(Extracted records)
↓↓↓

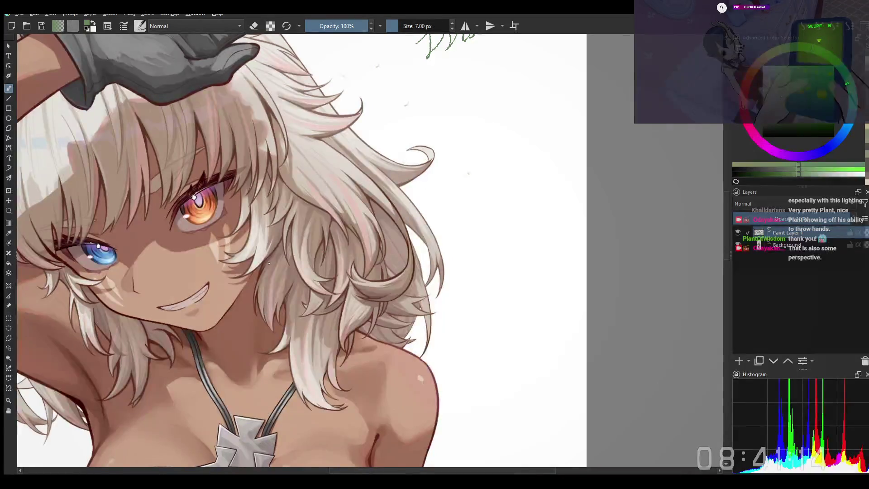
left_click_drag(269, 263, 364, 269)
mouse_move(365, 238)
left_mouse_down()
mouse_move(528, 272)
mouse_move(309, 97)
mouse_move(311, 239)
mouse_move(435, 218)
mouse_move(478, 281)
mouse_move(278, 310)
left_mouse_up()
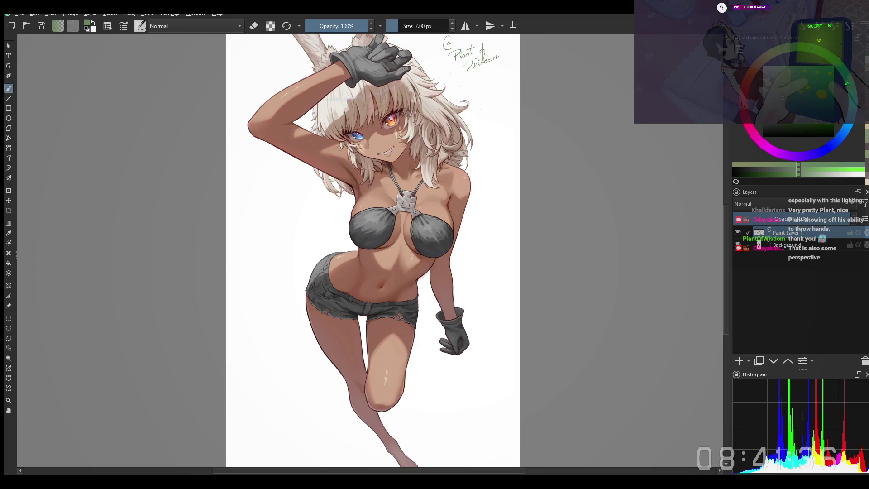
mouse_move(312, 272)
left_mouse_down()
mouse_move(297, 197)
mouse_move(293, 288)
left_mouse_up()
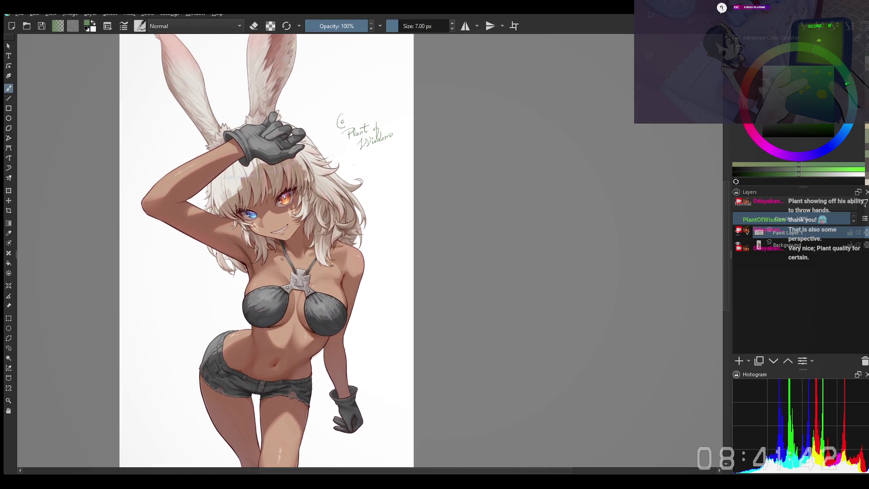
left_click_drag(294, 288, 278, 360)
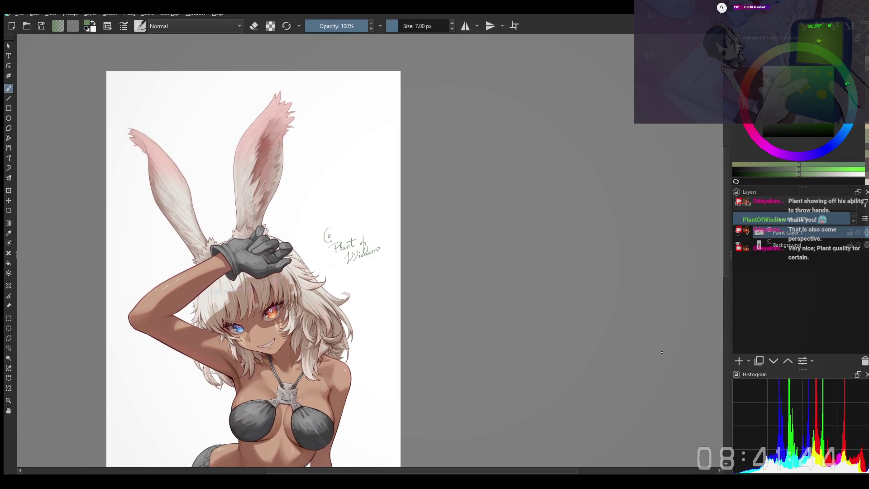
Add a new empty paint layer, pick black, and zoom onto a blank stretch of canvas
left_click(737, 361)
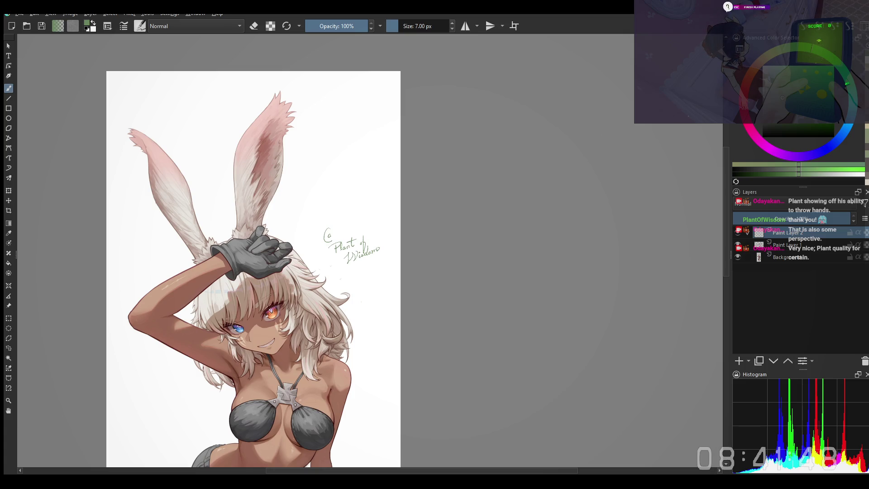
left_click(762, 127)
key("plus")
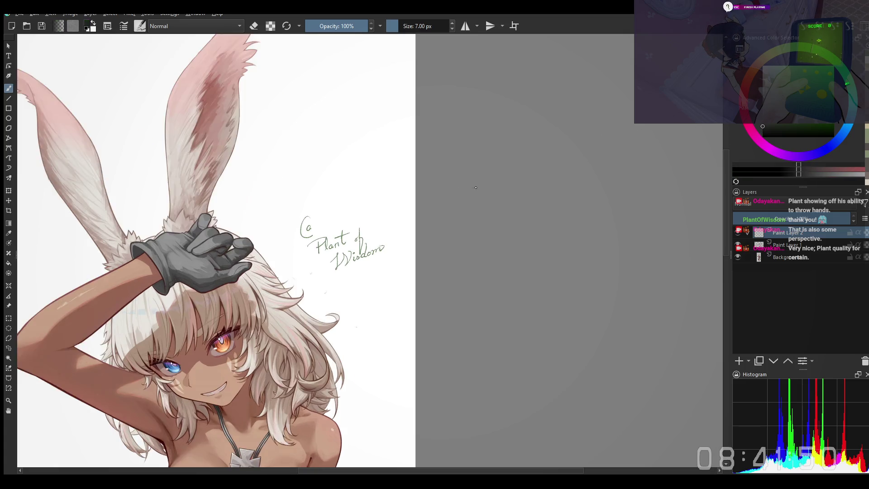
key("plus")
key("plus")
key("plus")
key("plus")
mouse_move(449, 126)
left_mouse_down()
mouse_move(253, 249)
mouse_move(396, 264)
mouse_move(419, 246)
mouse_move(358, 293)
left_mouse_up()
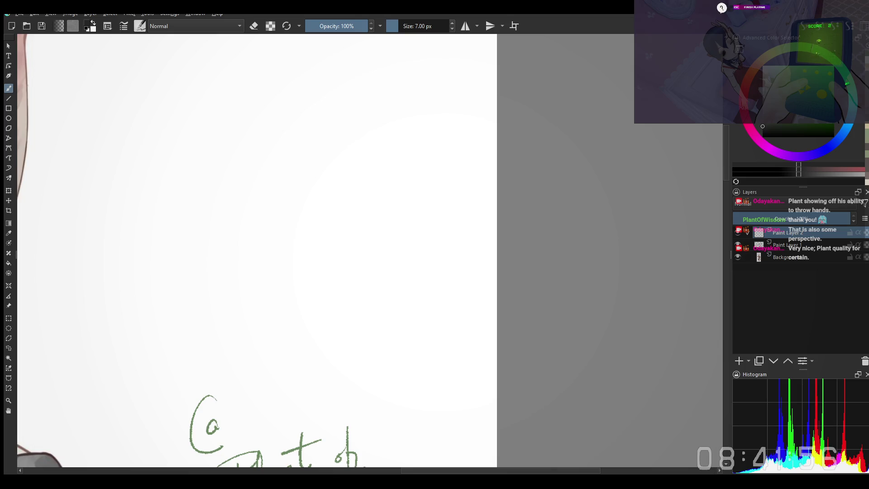
scroll(284, 227, "up", 1)
Try several ellipse strokes on the blank area, undoing each rough attempt
mouse_move(258, 272)
left_mouse_down()
mouse_move(314, 313)
mouse_move(408, 281)
left_mouse_up()
key("ctrl+z")
mouse_move(341, 332)
left_mouse_down()
mouse_move(463, 210)
mouse_move(430, 302)
mouse_move(276, 288)
mouse_move(404, 310)
left_mouse_up()
key("ctrl+z")
key("ctrl+z")
mouse_move(340, 327)
left_mouse_down()
mouse_move(453, 213)
mouse_move(417, 306)
left_mouse_up()
key("ctrl+z")
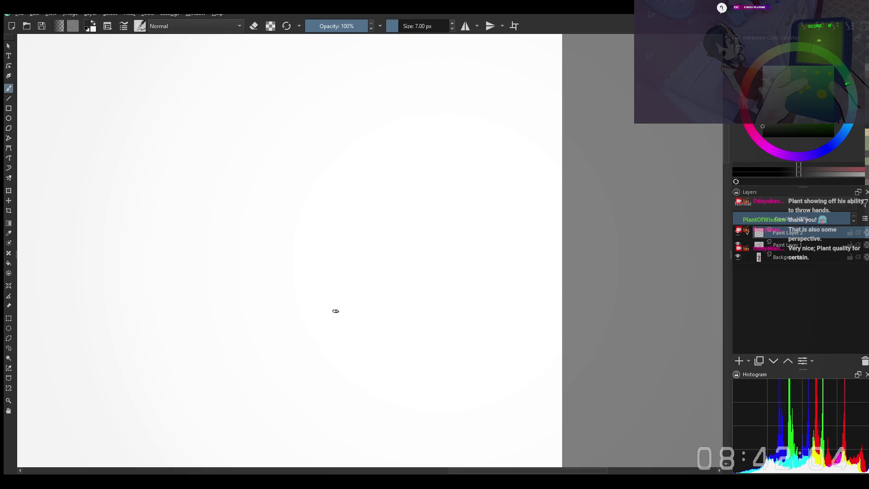
Draw the large open ellipse for the head and a flat short stroke inside it
mouse_move(313, 339)
left_mouse_down()
mouse_move(286, 320)
mouse_move(392, 320)
left_mouse_up()
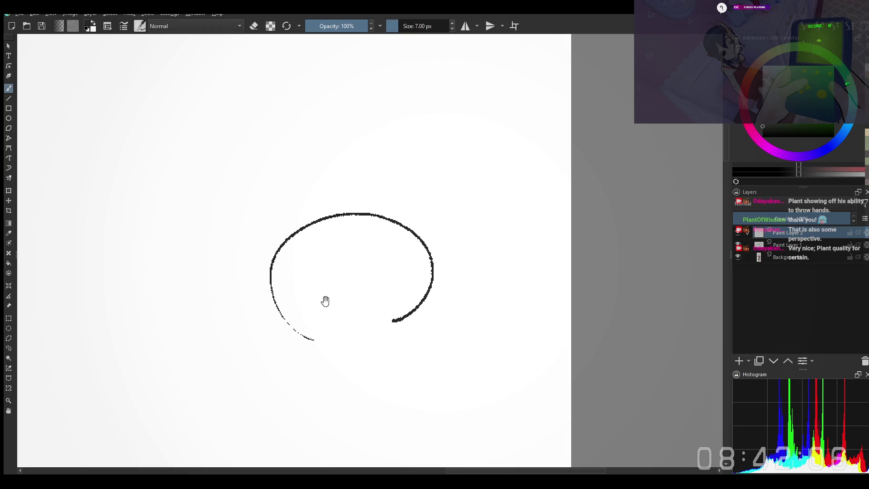
left_click_drag(325, 301, 324, 308)
left_click_drag(300, 251, 318, 254)
key("ctrl+z")
mouse_move(295, 255)
left_mouse_down()
mouse_move(318, 260)
mouse_move(377, 242)
left_mouse_up()
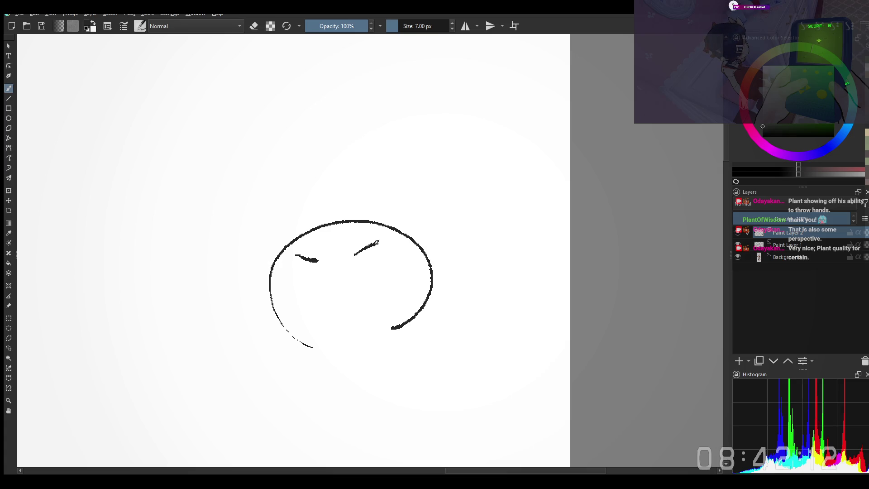
Sketch the scrunched frowning face with curved and short vertical strokes
mouse_move(323, 270)
left_mouse_down()
mouse_move(348, 261)
mouse_move(327, 293)
mouse_move(334, 303)
left_mouse_up()
left_click_drag(349, 262, 369, 281)
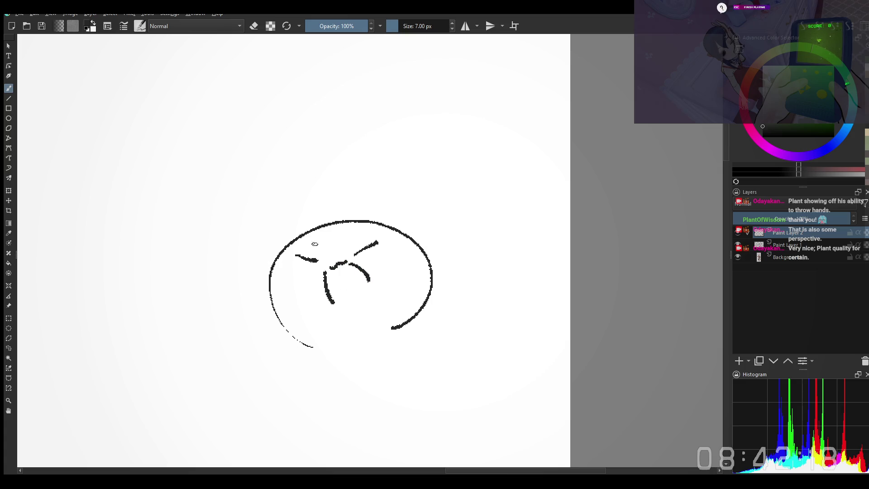
left_click_drag(335, 233, 332, 239)
left_click_drag(273, 282, 275, 296)
left_click_drag(392, 263, 398, 276)
left_click_drag(395, 357, 384, 305)
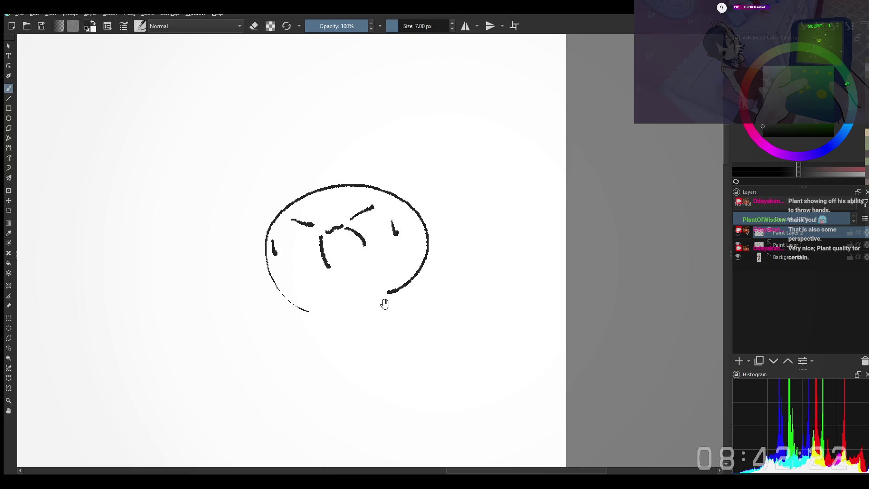
Draw the left leg, base line and right leg below the head, redrawing until they sit right
left_click_drag(321, 311, 311, 355)
key("ctrl+z")
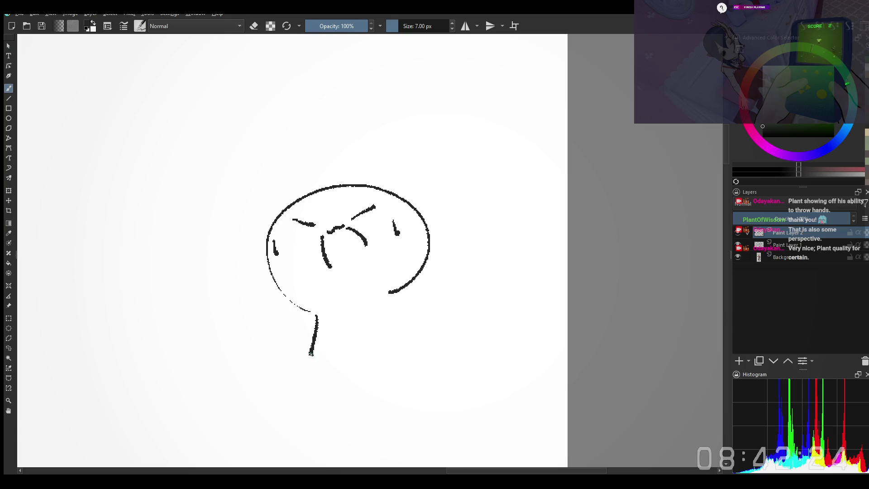
key("ctrl+z")
left_click_drag(321, 313, 315, 353)
key("ctrl+z")
mouse_move(318, 315)
left_mouse_down()
mouse_move(311, 352)
mouse_move(290, 364)
mouse_move(369, 353)
left_mouse_up()
key("ctrl+z")
key("ctrl+z")
key("ctrl+z")
mouse_move(313, 363)
left_mouse_down()
mouse_move(381, 352)
mouse_move(359, 361)
mouse_move(370, 365)
left_mouse_up()
key("ctrl+z")
left_click_drag(384, 296, 382, 370)
key("ctrl+z")
key("e")
key("e")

↑↑↑

▸ **WORK ORDER**: Give back the entries above exactly as they stand. Leave the images out.

▸ **TASK RESPONSE**:
left_click_drag(269, 263, 364, 269)
mouse_move(365, 238)
left_mouse_down()
mouse_move(528, 272)
mouse_move(309, 97)
mouse_move(311, 239)
mouse_move(435, 218)
mouse_move(478, 281)
mouse_move(278, 310)
left_mouse_up()
mouse_move(312, 272)
left_mouse_down()
mouse_move(297, 197)
mouse_move(293, 288)
left_mouse_up()
left_click_drag(294, 288, 278, 360)
Add a new empty paint layer, pick black, and zoom onto a blank stretch of canvas
left_click(737, 361)
left_click(762, 127)
key("plus")
key("plus")
key("plus")
key("plus")
key("plus")
mouse_move(449, 126)
left_mouse_down()
mouse_move(253, 249)
mouse_move(396, 264)
mouse_move(419, 246)
mouse_move(358, 293)
left_mouse_up()
scroll(284, 227, "up", 1)
Try several ellipse strokes on the blank area, undoing each rough attempt
mouse_move(258, 272)
left_mouse_down()
mouse_move(314, 313)
mouse_move(408, 281)
left_mouse_up()
key("ctrl+z")
mouse_move(341, 332)
left_mouse_down()
mouse_move(463, 210)
mouse_move(430, 302)
mouse_move(276, 288)
mouse_move(404, 310)
left_mouse_up()
key("ctrl+z")
key("ctrl+z")
mouse_move(340, 327)
left_mouse_down()
mouse_move(453, 213)
mouse_move(417, 306)
left_mouse_up()
key("ctrl+z")
Draw the large open ellipse for the head and a flat short stroke inside it
mouse_move(313, 339)
left_mouse_down()
mouse_move(286, 320)
mouse_move(392, 320)
left_mouse_up()
left_click_drag(325, 301, 324, 308)
left_click_drag(300, 251, 318, 254)
key("ctrl+z")
mouse_move(295, 255)
left_mouse_down()
mouse_move(318, 260)
mouse_move(377, 242)
left_mouse_up()
Sketch the scrunched frowning face with curved and short vertical strokes
mouse_move(323, 270)
left_mouse_down()
mouse_move(348, 261)
mouse_move(327, 293)
mouse_move(334, 303)
left_mouse_up()
left_click_drag(349, 262, 369, 281)
left_click_drag(335, 233, 332, 239)
left_click_drag(273, 282, 275, 296)
left_click_drag(392, 263, 398, 276)
left_click_drag(395, 357, 384, 305)
Draw the left leg, base line and right leg below the head, redrawing until they sit right
left_click_drag(321, 311, 311, 355)
key("ctrl+z")
key("ctrl+z")
left_click_drag(321, 313, 315, 353)
key("ctrl+z")
mouse_move(318, 315)
left_mouse_down()
mouse_move(311, 352)
mouse_move(290, 364)
mouse_move(369, 353)
left_mouse_up()
key("ctrl+z")
key("ctrl+z")
key("ctrl+z")
mouse_move(313, 363)
left_mouse_down()
mouse_move(381, 352)
mouse_move(359, 361)
mouse_move(370, 365)
left_mouse_up()
key("ctrl+z")
left_click_drag(384, 296, 382, 370)
key("ctrl+z")
key("e")
key("e")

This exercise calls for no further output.